REQUIRED ACTION
Copy out the listing below with every "lens line" changed to "calibration line" and nothing else altered, and omit the pictures.

DATA

*** Begin section ***

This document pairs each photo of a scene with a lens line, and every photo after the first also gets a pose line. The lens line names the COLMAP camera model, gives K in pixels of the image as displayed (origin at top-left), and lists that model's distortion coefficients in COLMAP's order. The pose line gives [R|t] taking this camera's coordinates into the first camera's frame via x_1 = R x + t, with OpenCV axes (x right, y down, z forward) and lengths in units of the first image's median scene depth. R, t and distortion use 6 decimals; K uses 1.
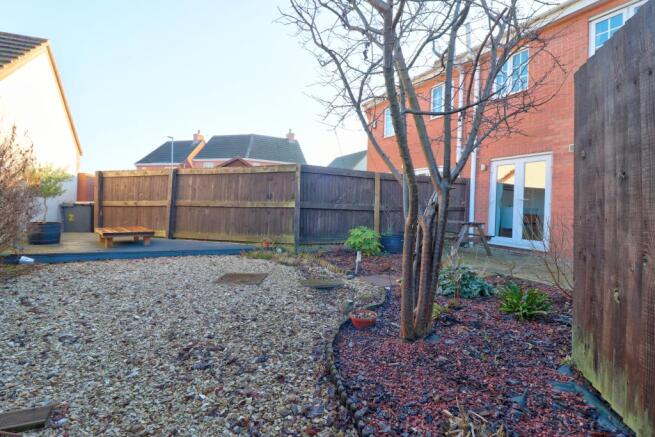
lens RADIAL K [[303.9, 0, 328.0], [0, 303.9, 210.4], [0, 0, 1]] dist [0.001925, -0.013622]
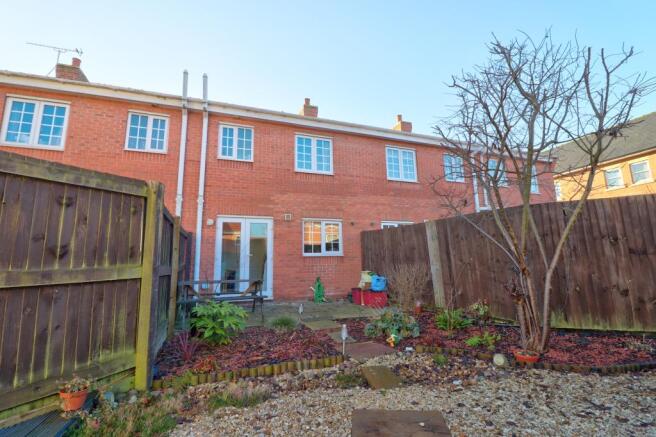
lens RADIAL K [[304.3, 0, 328.5], [0, 304.3, 210.4], [0, 0, 1]] dist [0.001925, -0.013622]
pose [[0.096981, 0.137401, 0.985756, -0.502083], [0.044165, 0.988855, -0.142178, -0.029823], [-0.994306, 0.057324, 0.089832, 0.651951]]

*** End section ***

TASK RESPONSE
This document pairs each photo of a scene with a calibration line, and every photo after the first also gets a pose line. The calibration line names the COLMAP camera model, gives K in pixels of the image as displayed (origin at top-left), and lists that model's distortion coefficients in COLMAP's order. The pose line gives [R|t] taking this camera's coordinates into the first camera's frame via x_1 = R x + t, with OpenCV axes (x right, y down, z forward) and lengths in units of the first image's median scene depth. R, t and distortion use 6 decimals; K uses 1.
lens RADIAL K [[303.9, 0, 328.0], [0, 303.9, 210.4], [0, 0, 1]] dist [0.001925, -0.013622]
lens RADIAL K [[304.3, 0, 328.5], [0, 304.3, 210.4], [0, 0, 1]] dist [0.001925, -0.013622]
pose [[0.096981, 0.137401, 0.985756, -0.502083], [0.044165, 0.988855, -0.142178, -0.029823], [-0.994306, 0.057324, 0.089832, 0.651951]]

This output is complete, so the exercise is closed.